Onomastik adlandırma bilimi demek. Kişi ve yer adlarının nasıl verildiğini, ad verilirken belli kurallara uyulup uyulmadığını inceliyor bu bilim dalı. Çok bilinen antroponim (kişi isimleri), toponimi (yer isimleri), hidronimi (su kaynaklarının isimleri), etnonimi (kavim, kabile, halk isimleri), kosmonimi (gök cisimlerinin isimleri), teonimi (dinsel veya mitik varlıkların isimleri), zoonimi (hayvan isimleri) gibi dalları da içeren 20 kadar alt dalı var.

Konuyla ilgilenenler bir "Türk onomastiği" olduğunu vurguluyorlar. 1950'lerde ülkemizde Prof. Z. Fahri Fındıkoğlu'nun himmetiyle "Türkiye Onomastik Merkezi" kurulmuş ama sanıyorum akîm kalmış. XXI. yüzyılın başında, Konyalıların yakından tanıdığı Prof. Dr. Saim Sakaoğlu Hoca, "Türk Ad Bilimi" başlığını taşıyan bir kitap yazmış. Ne ki aradan 10 yılı mütecaviz bir süre geçmesine rağmen, alt başlığı "Giriş" olan bu kitabın da devamı gelmemiş. Bununla birlikte, onomastik ile ilgili çalışmaların ardı kesilmiş değil; kongrelerde, sempozyumlarda tebliğler sunuluyor, dergilerde makaleler yayımlanıyor. 

***

Rahmetli Prof. Dr. Mehmet Eröz "Atalarımızın köy ve kent isimlerini bulup koymada, büyük bir prensip ve şuura sahip olduklarını görüyoruz. Bugün birçoğumuzun ve bazı idarecilerimizin zannettiklerinin aksine, her nereye bir isim verilmişse, bir geleneğin, bir hesabın eseridir." diyor bir makalesinde. Sanmayın ki atalarımızın bu hassasiyeti sadece yerleşim yerlerinin adlarıyla sınırlı.

**Görev ayrıntıları:** Onomastik üzerine metni "Onomastik adlandırma bilimi" sözlerinin geçtiği yerden başlayıp "alt dalı var." sözlerinden sonra durarak yeniden yaz. Bu kısımda "adlandırma bilimi" yerine "ad bilimi" koyarak metni güncelle. Sonraki satırların bu metinle hiçbir ilgisi yoktur.

**Sağlanan malzeme:**
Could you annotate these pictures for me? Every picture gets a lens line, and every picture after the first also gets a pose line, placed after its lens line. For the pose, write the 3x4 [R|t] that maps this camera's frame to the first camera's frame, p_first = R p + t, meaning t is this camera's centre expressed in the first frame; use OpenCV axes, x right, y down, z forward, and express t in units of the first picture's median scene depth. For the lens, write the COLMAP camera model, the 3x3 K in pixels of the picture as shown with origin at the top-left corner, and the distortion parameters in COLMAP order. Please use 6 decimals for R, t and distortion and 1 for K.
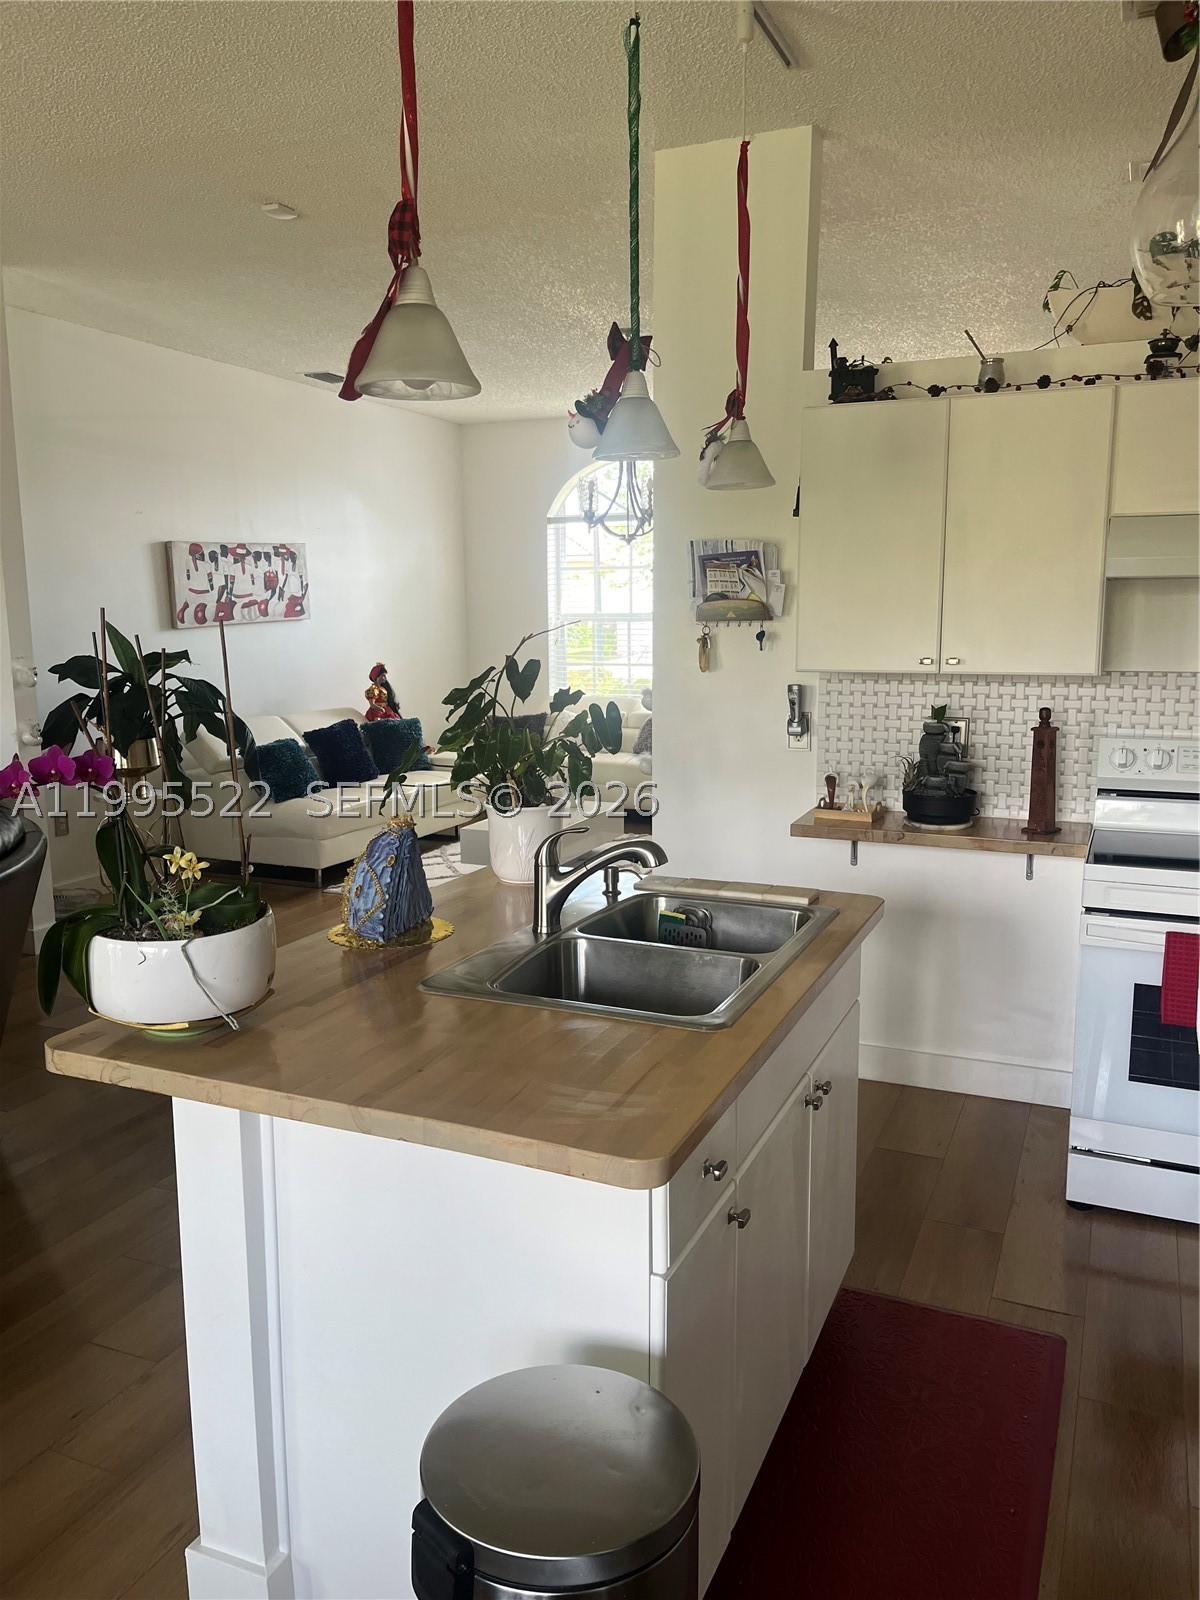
lens RADIAL K [[1201.8, 0, 602.2], [0, 1201.8, 796.1], [0, 0, 1]] dist [0.019888, -0.015576]
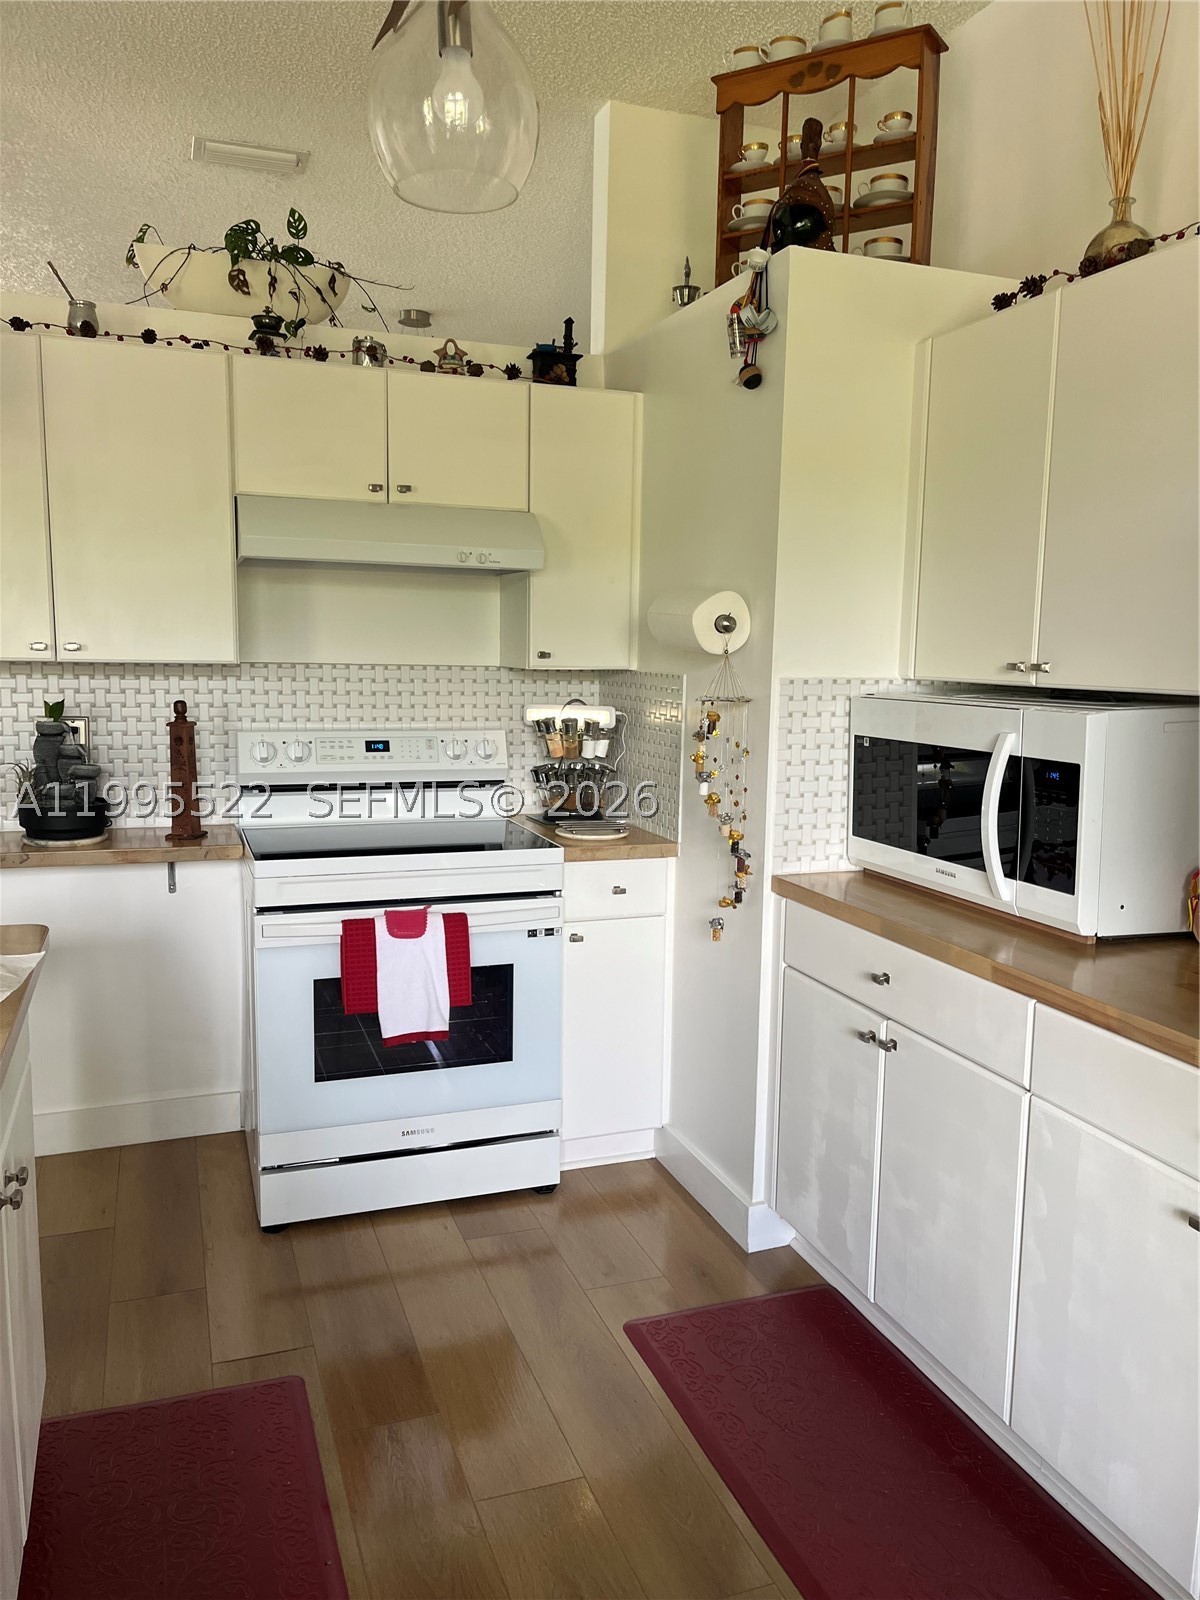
lens RADIAL K [[1201.8, 0, 605.7], [0, 1201.8, 815.5], [0, 0, 1]] dist [0.019888, -0.015576]
pose [[0.717486, -0.077541, 0.692243, -0.038182], [0.086467, 0.996013, 0.021947, 0.020981], [-0.691185, 0.044109, 0.721330, 0.124444]]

**Sonuç:**
Onomastik ad bilimi demek. Kişi ve yer adlarının nasıl verildiğini, ad verilirken belli kurallara uyulup uyulmadığını inceliyor bu bilim dalı. Çok bilinen antroponim (kişi isimleri), toponimi (yer isimleri), hidronimi (su kaynaklarının isimleri), etnonimi (kavim, kabile, halk isimleri), kosmonimi (gök cisimlerinin isimleri), teonimi (dinsel veya mitik varlıkların isimleri), zoonimi (hayvan isimleri) gibi dalları da içeren 20 kadar alt dalı var.